There are three parts to this bread. The starter, the sponge and the dough.
For the starter, you make this 4 days you want to make it.
You will need;
150g rye or strong white flour,
a pinch of yeast from easy-blend yeast sachet,
half a teaspoon of milk, approx 200ml water
Combine the flour, the yeast and milk and as much water to make a mixture like a thick pancake batter, and leave, loosely covered for 3 days.
For the Sponge you will need:
180ml of the starter,
180ml warm water, 100g rye or strong white flour
Mix all the ingredients together and leave tightly covered for 12-18 hours. The longer time is better but if you only have the 12 hours, that is fine.
For the dough you will need;
375g wholemeal bread flour (if for the rye sourdough) or 500g strong white flour,
the rest of the easy blend yeast sachet or 15 g of fresh yeast,
all the sponge from above, 1 scant tablespoon salt,
1 tablespoon caraway seeds (for the rye only)
250-300ml warm water, Vegetable oil for greasing
Put the flour and yeast in a large bowl, and then stir in the other ingredients until you have a messy dough. Knead either by hand or by machine adding more flour as needed to form a smooth, dense dough.

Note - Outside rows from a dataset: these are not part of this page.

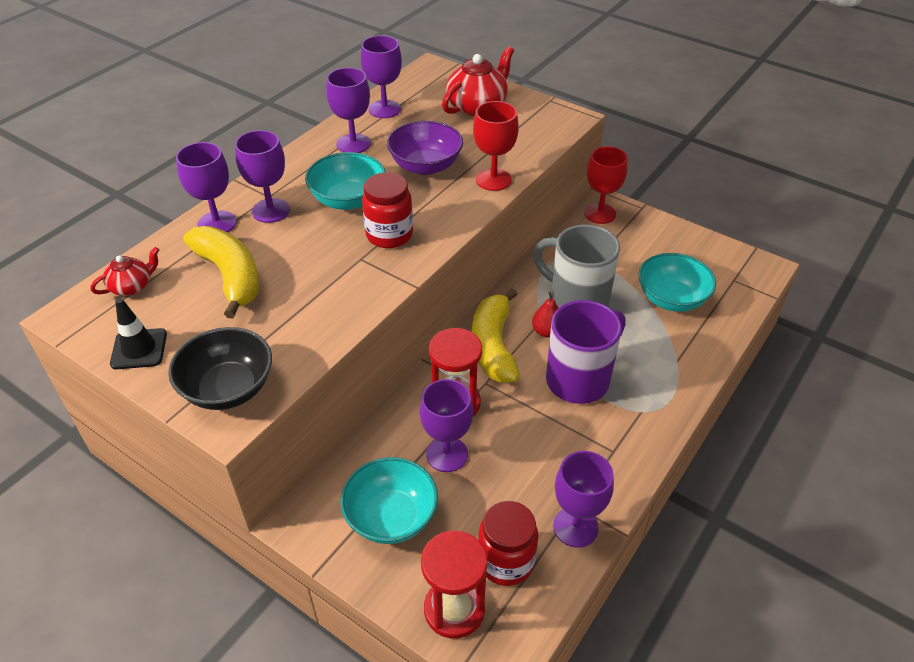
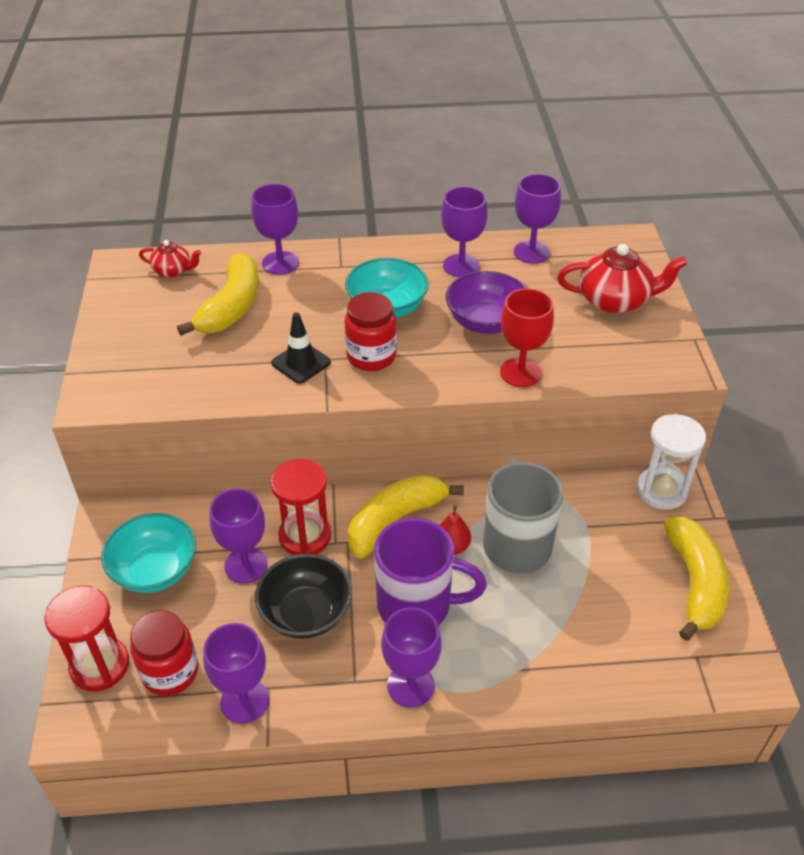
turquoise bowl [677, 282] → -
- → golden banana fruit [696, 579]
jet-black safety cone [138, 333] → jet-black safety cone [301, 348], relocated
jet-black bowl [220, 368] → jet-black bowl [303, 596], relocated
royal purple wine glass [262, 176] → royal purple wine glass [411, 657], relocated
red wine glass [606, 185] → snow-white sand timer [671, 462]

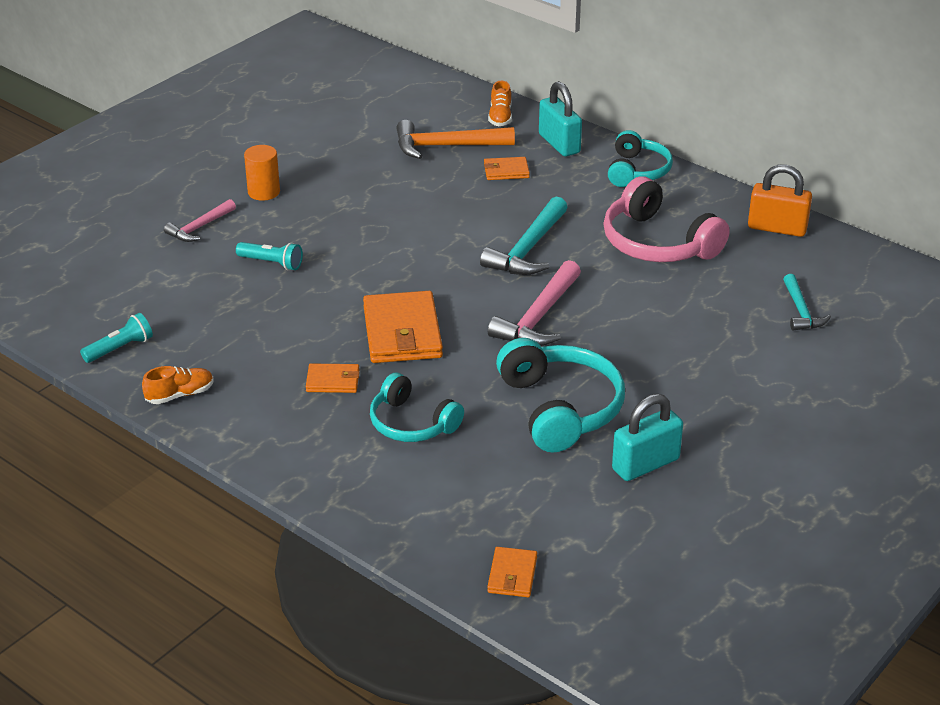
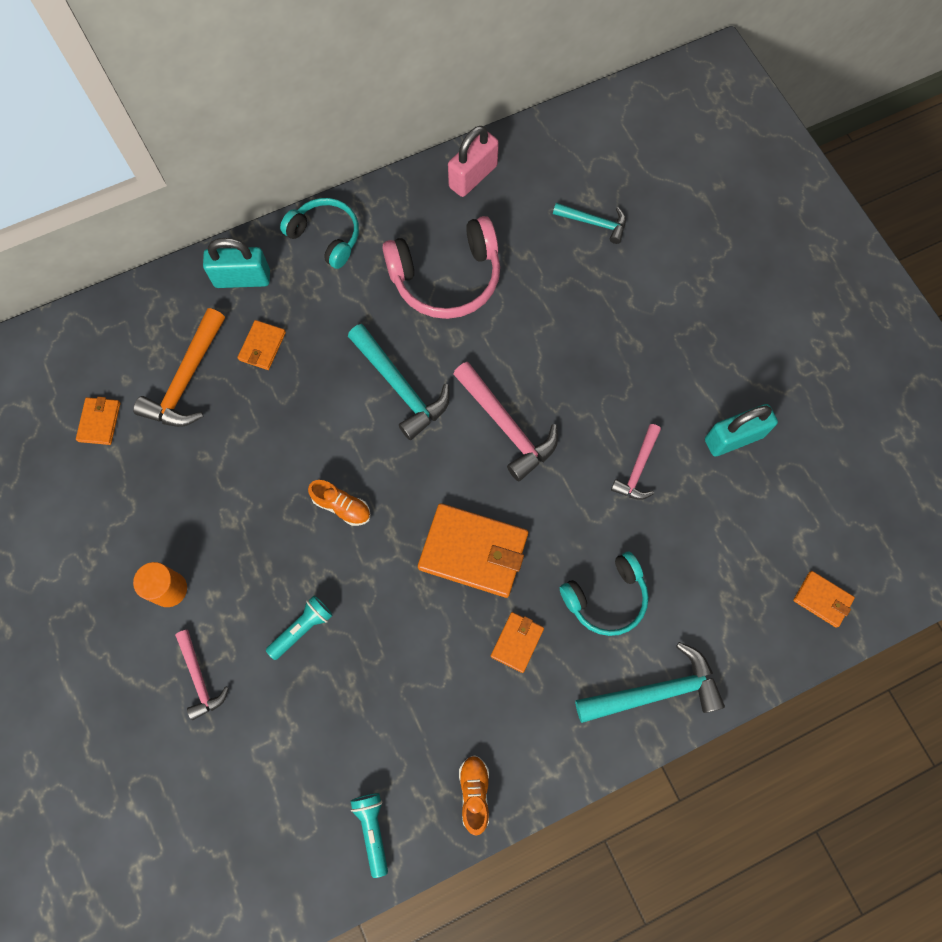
- → bright orange wallet [98, 421]
- → turquoise claw hammer [650, 682]
bright orange sneaker [500, 103] → bright orange sneaker [339, 503], relocated
turquoise headset [560, 395] → pink claw hammer [636, 462]
bright orange lock [780, 200] → pink lock [473, 161]
turquoise lock [647, 437] → turquoise lock [741, 430], 75 degrees clockwise

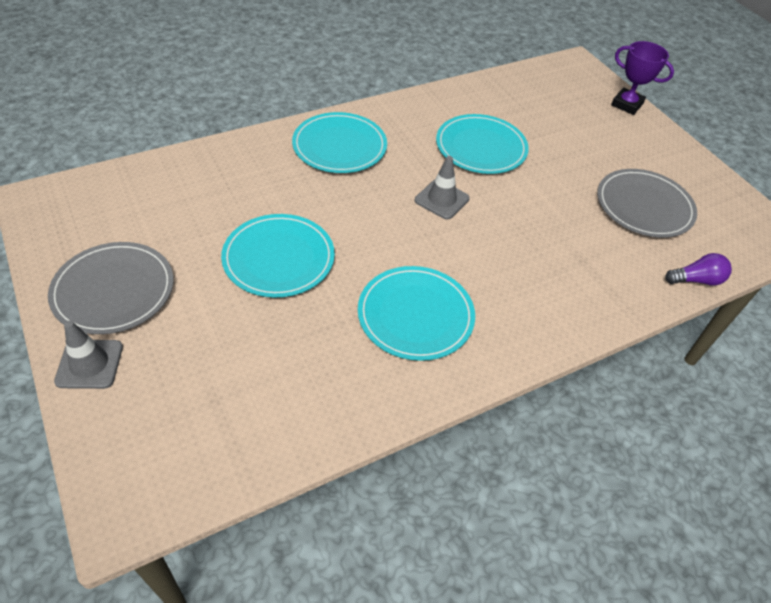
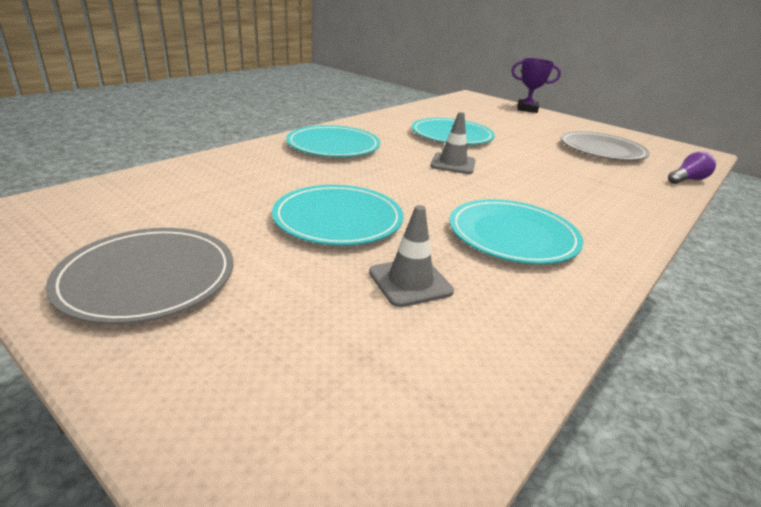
grey safety cone [88, 355] → grey safety cone [411, 256], relocated

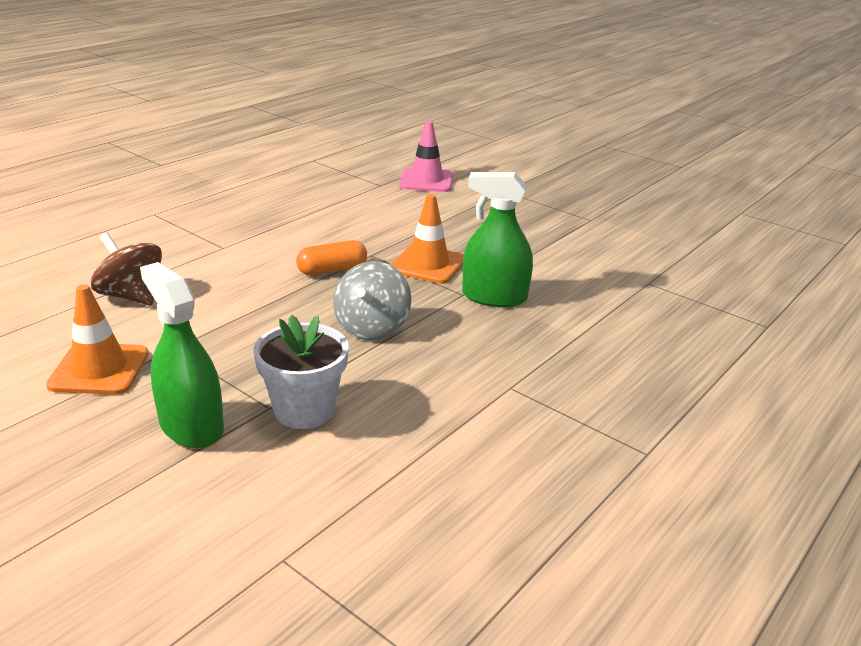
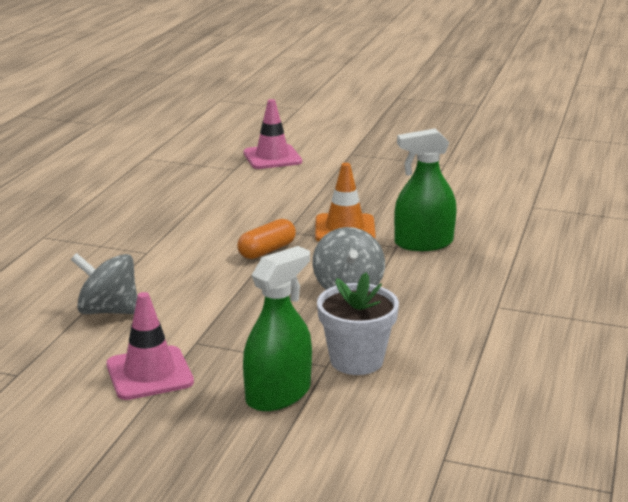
bright orange safety cone [97, 339] → pink safety cone [150, 346]
dark brown spinning top [126, 269] → grey spinning top [104, 283]
leaf-green spray bottle [182, 355] → leaf-green spray bottle [277, 328], 105 degrees clockwise

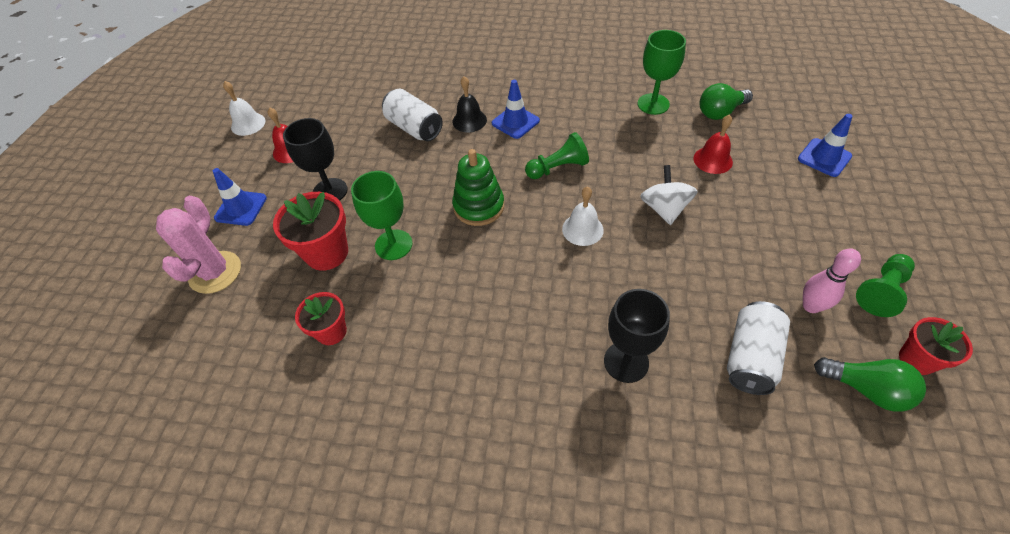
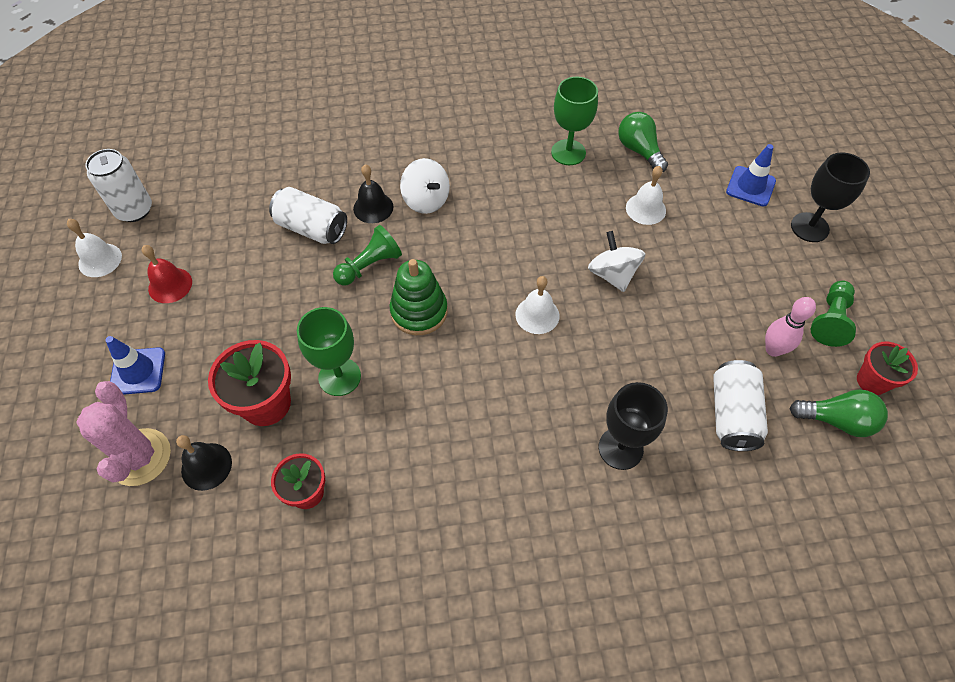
- → snow-white can [118, 185]
- → jet-black bell [204, 463]
jet-black wine glass [315, 159] → jet-black wine glass [830, 197], relocated
leaf-green game pawn [557, 155] → leaf-green game pawn [367, 255], relocated
cobalt safety cone [516, 109] → snow-white spinning top [425, 186]
red bell [713, 144] → snow-white bell [646, 195]
leaf-green bulb [726, 101] → leaf-green bulb [643, 142], 105 degrees clockwise

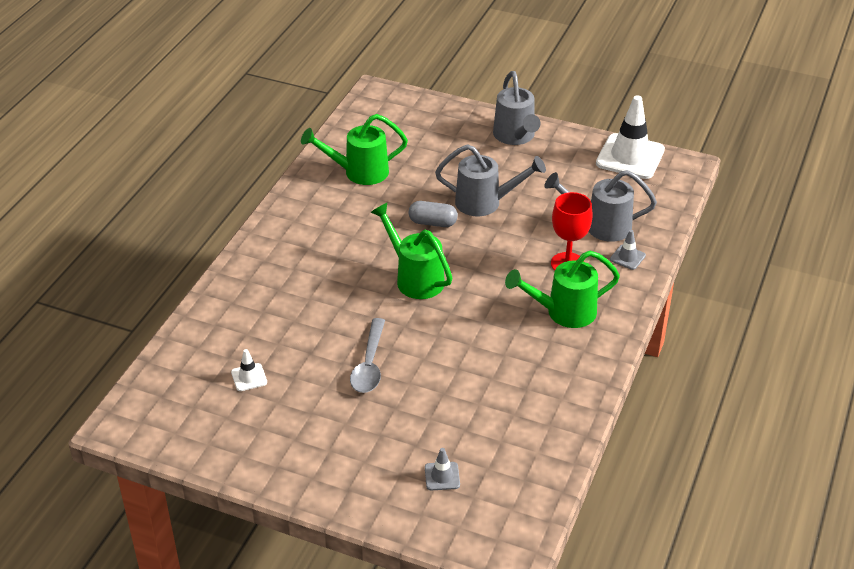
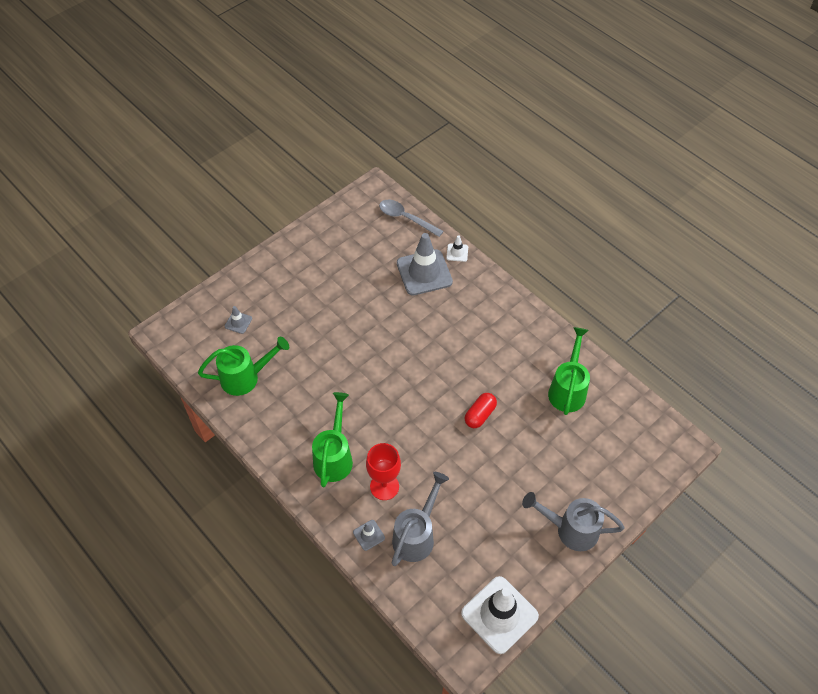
grey sprinkling can [490, 180] → -
- → grey safety cone [425, 264]
snow-white safety cone [249, 370] → snow-white safety cone [457, 248], relocated
grey tablespoon [367, 355] → grey tablespoon [411, 218], relocated
leaf-green sprinkling can [411, 251] → leaf-green sprinkling can [243, 366], relocated
grey pill shape [433, 214] → red pill shape [481, 410]

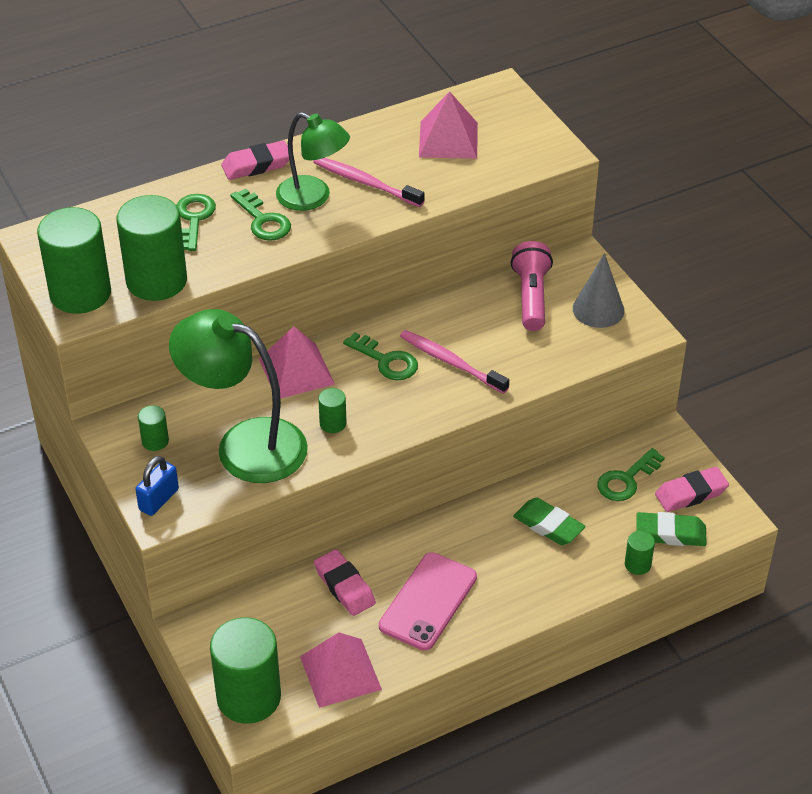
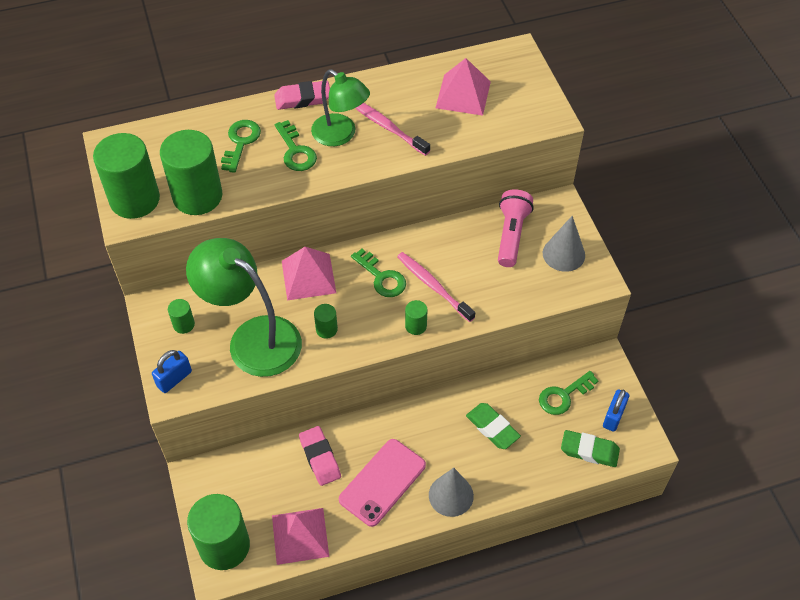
- → grey cone shape [451, 492]
leaf-green cylinder [640, 553] → leaf-green cylinder [416, 317], relocated
pink eraser [692, 489] → cobalt lock [616, 410]

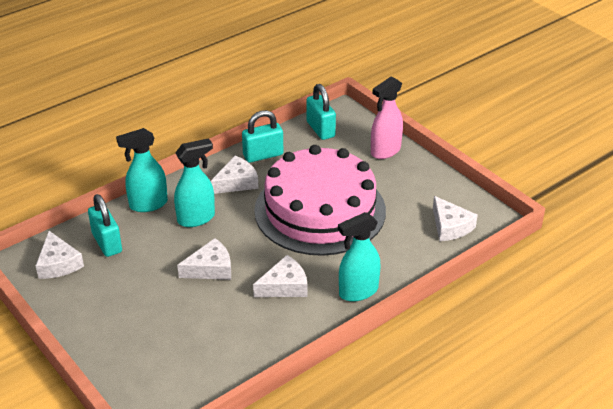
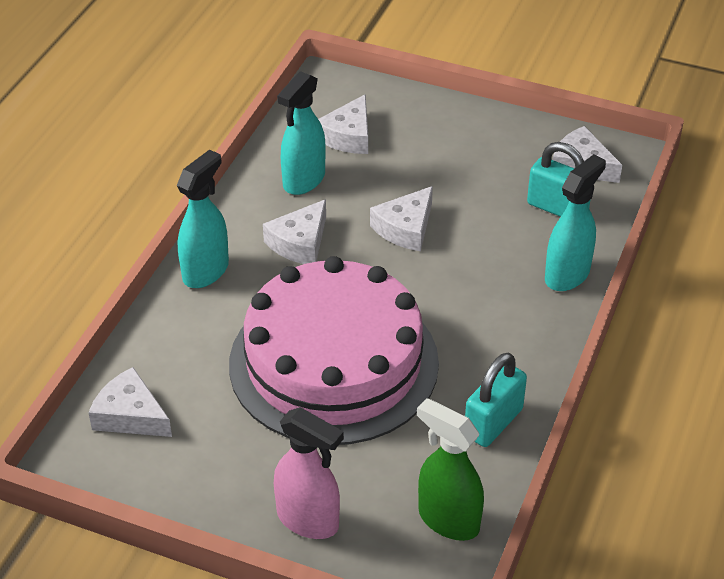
turquoise spray bottle [194, 182] → turquoise spray bottle [301, 133], relocated
snow-white cheese [235, 175] → snow-white cheese [343, 124], relocated
turquoise lock [321, 112] → leaf-green spray bottle [450, 469]
pink spray bottle [387, 117] → pink spray bottle [309, 473], 105 degrees clockwise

Form into a ball and pit in an oiled bowl. Cover with cling film and leave to double in size, either overnight in a cold place or in the fridge, or in a warm place for an hour or so.
When the dough has gotten big, punch it down have knead for 1-2 mins and form into a round loaf, and sit it covered with a tea towel on a baking sheet. Preheat the oven to 200C and let the oven warm up while the loaf is left for about 30 mins until puffy.
Uncover the bread, and score the top of the loaf. The knife should be very sharp so that it scores through the dough easily. Otherwise, the bread will deflate.
Transfer to the oven to bake for about 45 mins or until the bottom sounds hollow when tapped.
Allow to cool and enjoy with soups, cheese, meats. Or on it's own with some nicely flavoured olive oil.